VOICE: -- never plays the gallery -- I think -- but you never learn that until much later on, I think. But never work for other people at what you do. Always -- always remember that the reason that you initially started working was that there was something inside yourself that you felt, if a at that if you could manifest it in some way, you would understand more about yourself and how you co-exist with the rest of society.
And I -- I think it's terribly dangerous for an artist to fulfill other people's expectations. I think they produce -- they generally produce their worst work when they do that.
And if -- the other thing I would say is that if you feel safe in the area that you're working in, you're not working in the right area. Always go a little further into the water than you feel you're capable of being in. Go a little bit out of your depth. And when you don't feel that your feet are quite touching the bottom, you're just about in the right place to do something exciting.
VOICE: That you felt if you could manifest it in some way, you would understand more about yourself and how you co-exist with the rest of society.
And I think it's terribly dangerous for an artist to fulfill other people's expectations. I think they produce -- they generally produce their worst work when they do that. And the other thing I would say is that if you feel safe in the area that you're working in, you're not working in the right area. Always go a little further into the water than you feel you're capable of being in. Go a little bit out of your depth. And when you don't feel that your feet are quite touching the bottom, you're just about in the right place to do something exciting.
STU: And that's the story of the Dancing in the Dark video, a tragic chapter in global history.
GLENN: He did -- he talked about that. I watched a couple of videos from him today. He talked about that. He said, you know, I thought, hey, this is commercial. This is where it's at. He said, boy, was I wrong.
STU: And in a way, really, it's an example of what you don't do. He's describing, don't do the Dancing in the Dark video. Right?
GLENN: He is. He is. And he said, you don't learn that until too late.
STU: Yeah. And it's true. You have to go through that, I think, to actually figure it out.
GLENN: Yeah. You do. You do.
You know what I find interesting is, what was the 1960s? What was that all about? That was about the greatest generation coming home after complete decimation. I mean, just -- I don't think we can really even begin to understand what the rest of the western world was like after World War II. You know, we came back, and we started making big, huge cars with tailfins and everything else. Because we had the factories. We had the resources. We had the money. We had the gold. We had everything.
Europe didn't. You remember -- you know the three-wheeled cars that England made. Okay? They made the three-wheeled cars for two reasons. One, the government was out of control. But, two, they couldn't afford big cars. They couldn't afford anything of any size because they were broke.
They were destitute after the war. And so they didn't really start digging themselves out of that until '60s, '70s, and '80s. They didn't have the good times that we had in the '50s and the '60s, you know, up until the '70s. They didn't have those. So what was the 1960s -- what was that about? That was about the rejection of what they saw their parents build.

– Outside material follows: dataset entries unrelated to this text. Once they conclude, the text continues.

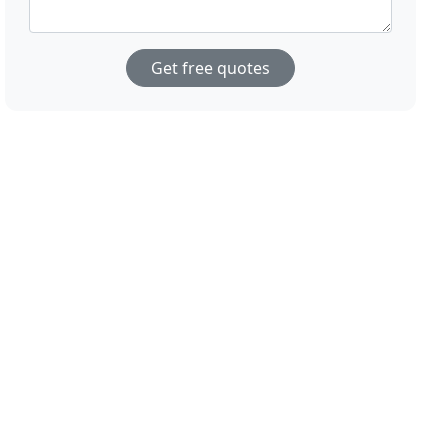
Get free quotes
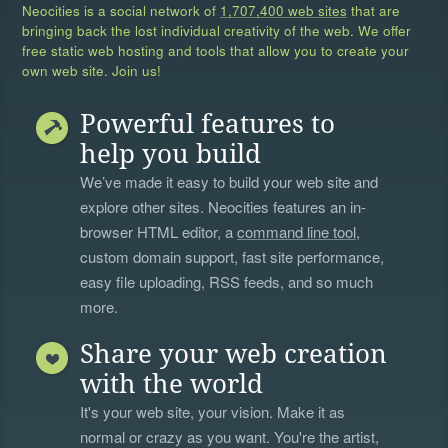
Neocities is a social network of
1,707,400 web sites
that are
bringing back the lost individual creativity of the web. We offer
free static web hosting and tools that allow you to create your
own web site. Join us!
Powerful features to
help you build
We’ve made it easy to build your web site and
explore other sites. Neocities features an in-
browser HTML editor, a
command line tool
,
custom domain support, fast site performance,
easy file uploading, RSS feeds, and so much
more.
Share your web creation
with the world
It's your web site, your vision. Make it as
normal or crazy as you want. You're the artist,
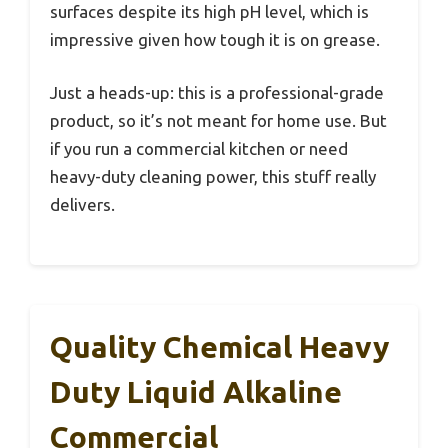
surfaces despite its high pH level, which is
impressive given how tough it is on grease.
Just a heads-up: this is a professional-grade
product, so it’s not meant for home use. But
if you run a commercial kitchen or need
heavy-duty cleaning power, this stuff really
delivers.
Quality Chemical Heavy
Duty Liquid Alkaline
Commercial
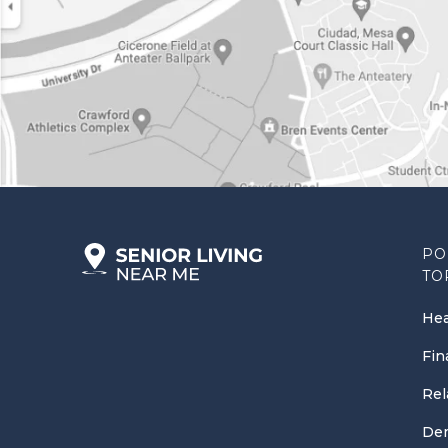
PO
TO
Hea
Fin
Rel
Dem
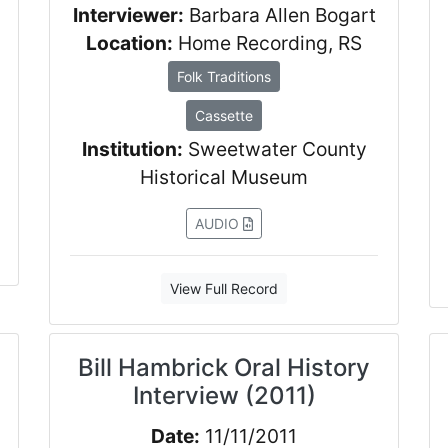
Interviewer:
Barbara Allen Bogart
Location:
Home Recording, RS
Folk Traditions
Cassette
Institution:
Sweetwater County
Historical Museum
AUDIO
View Full Record
Bill Hambrick Oral History
Interview (2011)
Date:
11/11/2011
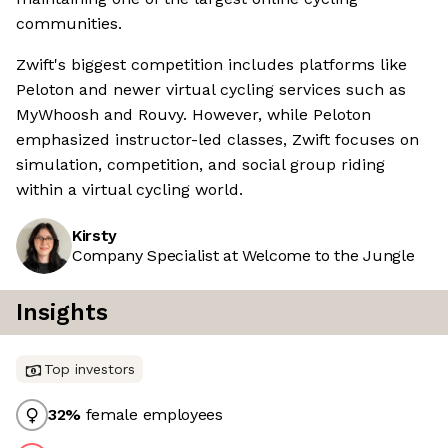
communities.
Zwift's biggest competition includes platforms like
Peloton and newer virtual cycling services such as
MyWhoosh and Rouvy. However, while Peloton
emphasized instructor-led classes, Zwift focuses on
simulation, competition, and social group riding
within a virtual cycling world.
Kirsty
Company Specialist at Welcome to the Jungle
Insights
Top investors
32
%
female employees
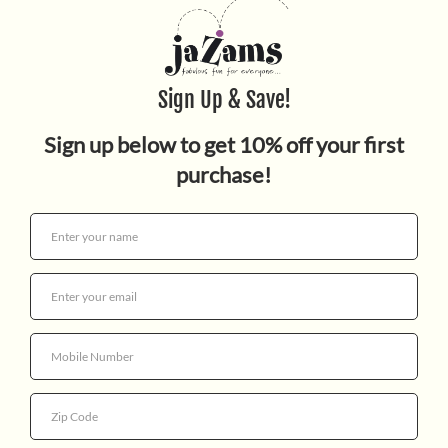
Planes
$9.99
Quantity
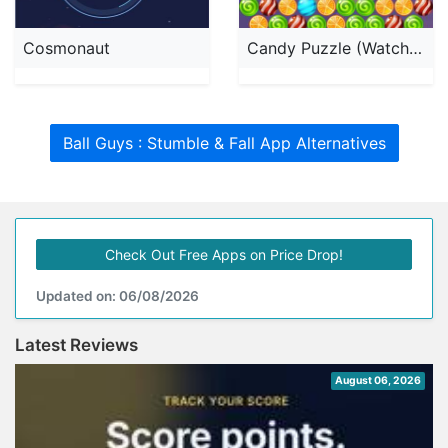
Cosmonaut
Candy Puzzle (Watch & Phone)
Ball Guys : Stumble & Fall App Alternatives
Check Out Free Apps on Price Drop!
Updated on: 06/08/2026
Latest Reviews
August 06, 2026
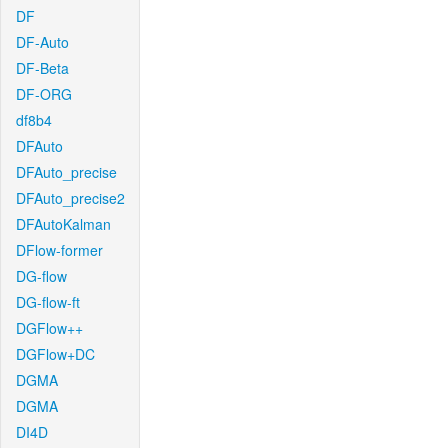
DF
DF-Auto
DF-Beta
DF-ORG
df8b4
DFAuto
DFAuto_precise
DFAuto_precise2
DFAutoKalman
DFlow-former
DG-flow
DG-flow-ft
DGFlow++
DGFlow+DC
DGMA
DGMA
DI4D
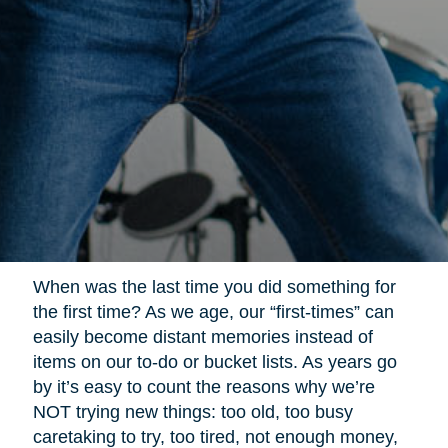
When was the last time you did something for
the first time? As we age, our “first-times” can
easily become distant memories instead of
items on our to-do or bucket lists. As years go
by it’s easy to count the reasons why we’re
NOT trying new things: too old, too busy
caretaking to try, too tired, not enough money,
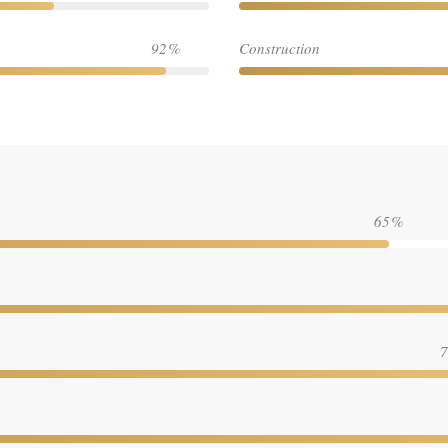
92
Construction
65
7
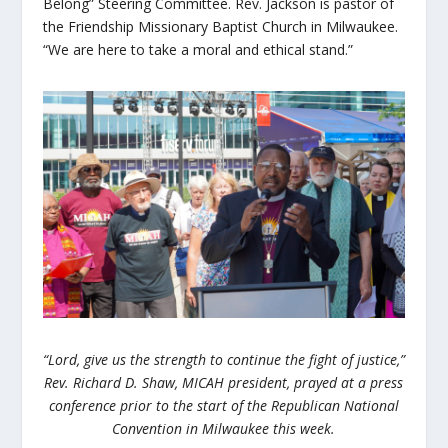
Belong” Steering Committee. Rev. Jackson is pastor of
the Friendship Missionary Baptist Church in Milwaukee.
“We are here to take a moral and ethical stand.”
“Lord, give us the strength to continue the fight of justice,”
Rev. Richard D. Shaw, MICAH president, prayed at a press
conference prior to the start of the Republican National
Convention in Milwaukee this week.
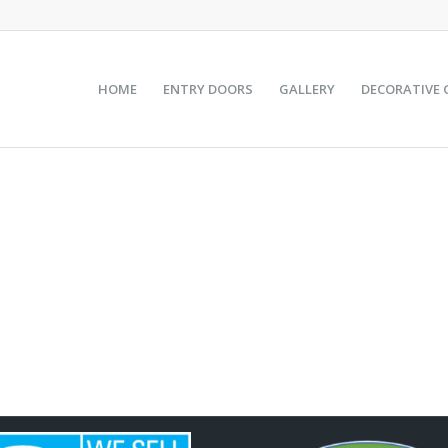
HOME
ENTRY DOORS
GALLERY
DECORATIVE 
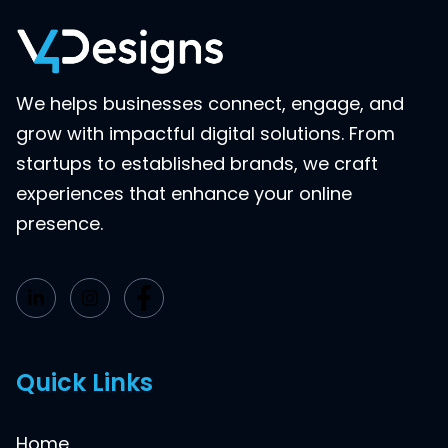
We helps businesses connect, engage, and
grow with impactful digital solutions. From
startups to established brands, we craft
experiences that enhance your online
presence.
Quick Links
Home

And their parents just wanted to come home and build this idyllic little space that didn't have any horrors in it. It didn't have what the Soviet Union had. It didn't have what Europe had just gone through, what Germany had gone through, what Spain was going through.
It was perfect. It was good. It was wholesome. And so, the kids knew, well, wait a minute. Hang on. My mom is not like that. There were problems in my house. But everybody is pretending because they're trying to create this image. And that's not what it is.
And so the kids rejected it. And that gave us the hippie generation. And that's what we've been doing. The hippie generation begat the excess.
So we have -- we have this crunch of the hippies and the people like Donald Trump. You know, that's the same generation.
One generation went, no, man, smoke dope. Free love, and rock on, Marx! The other went, you are an idiot. And went in to amass wealth and build something.
Okay. But unlike the previous generation, when they built something, they wanted to build something that lasts, they just wanted to build wealth. So you had, wealth is evil, and greed is good.
That's the '60s generation. So now the generation that I'm in, just watched them. And we were kind of the Forgotten Generation. And we just kind of watched them and did our own thing. But we were always just a little bit behind. So we begat children who saw that excess and that Marxism, and some of them are gravitating towards that. And the Marxism is -- is once again kind of cool because everybody who is living in these homes know, there's no meaning here.
It's why people who are younger are starting to feel like, I want to get rid of everything. I don't want to have all of that stuff. I don't want to have the life of my parents.
Just like the kids of the '60s did, they didn't want the life of their parents because they knew that was meaningless. They knew that it was -- it was being hidden by cocktails and Xanax. And now what's being hidden is being hidden by the drug of Facebook. It's not perfect. That's not what it is.
And so people are once again hungry for something real.